Start of Quoted passage

Set Up CDC Replication
This guide shows how to deploy two standalone Milvus clusters with Milvus Operator and configure CDC replication from a source cluster to a target cluster.
The examples use:
source-clusteras the primary cluster.target-clusteras the standby cluster.milvusas the namespace for Milvus clusters.milvus-operatoras the namespace for Milvus Operator.
Before you begin, read Milvus CDC to understand the primary-standby model and failover options.
Prerequisites
- Milvus v2.6.16 or later.
- Milvus Operator v1.3.4 or later.
- A Kubernetes cluster is available.
- The source and target clusters can connect to each other over the network.
- You have admin credentials for both Milvus clusters.
- You know the physical channel count for each cluster.

End of Quoted passage
Start of Provided data

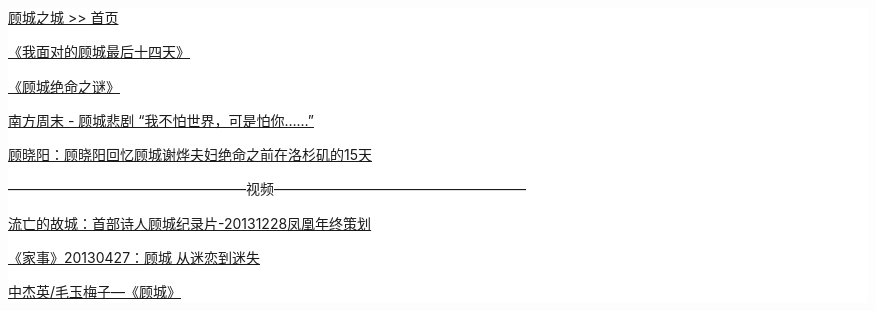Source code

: [顾城之城 &gt;&gt; 首页](http://www.gucheng.net/index.htm)

[《我面对的顾城最后十四天》](http://www.gucheng.net/gc/gcsj/gx/Index.html)

[《顾城绝命之谜》](http://www.gucheng.net/gc/gcsj/wx/Index.html)

[南方周末 - 顾城悲剧 “我不怕世界，可是怕你……”](http://www.infzm.com/content/94937)

[顾晓阳：顾晓阳回忆顾城谢烨夫妇绝命之前在洛杉矶的15天](http://www.guancha.cn/GuXiaoYang/2013_06_27_154074.shtml)

—————————————————视频——————————————————

[流亡的故城：首部诗人顾城纪录片-20131228凤凰年终策划](http://v.ifeng.com/history/renwujingdian/201312/01b42a44-6ec7-4c7c-bd23-414f50b6b667.shtml)

[《家事》20130427：顾城 从迷恋到迷失](http://www.letv.com/ptv/vplay/1974756.html#vid=1974756)

[中杰英/毛玉梅子—《顾城》](http://www.letv.com/ptv/vplay/1287960.html#vid=1287959)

End of Provided data

## Exercise requirements
A) Echo the stretch of the CDC replication guide from "Before you begin, read" through "both Milvus clusters.".
B) List every prerequisite that the CDC replication guide gives.

## Results of the exercise
A)
Before you begin, read Milvus CDC to understand the primary-standby model and failover options.
Prerequisites
- Milvus v2.6.16 or later.
- Milvus Operator v1.3.4 or later.
- A Kubernetes cluster is available.
- The source and target clusters can connect to each other over the network.
- You have admin credentials for both Milvus clusters.

B)
- Milvus v2.6.16 or later.
- Milvus Operator v1.3.4 or later.
- A Kubernetes cluster is available.
- The source and target clusters can connect to each other over the network.
- You have admin credentials for both Milvus clusters.
- You know the physical channel count for each cluster.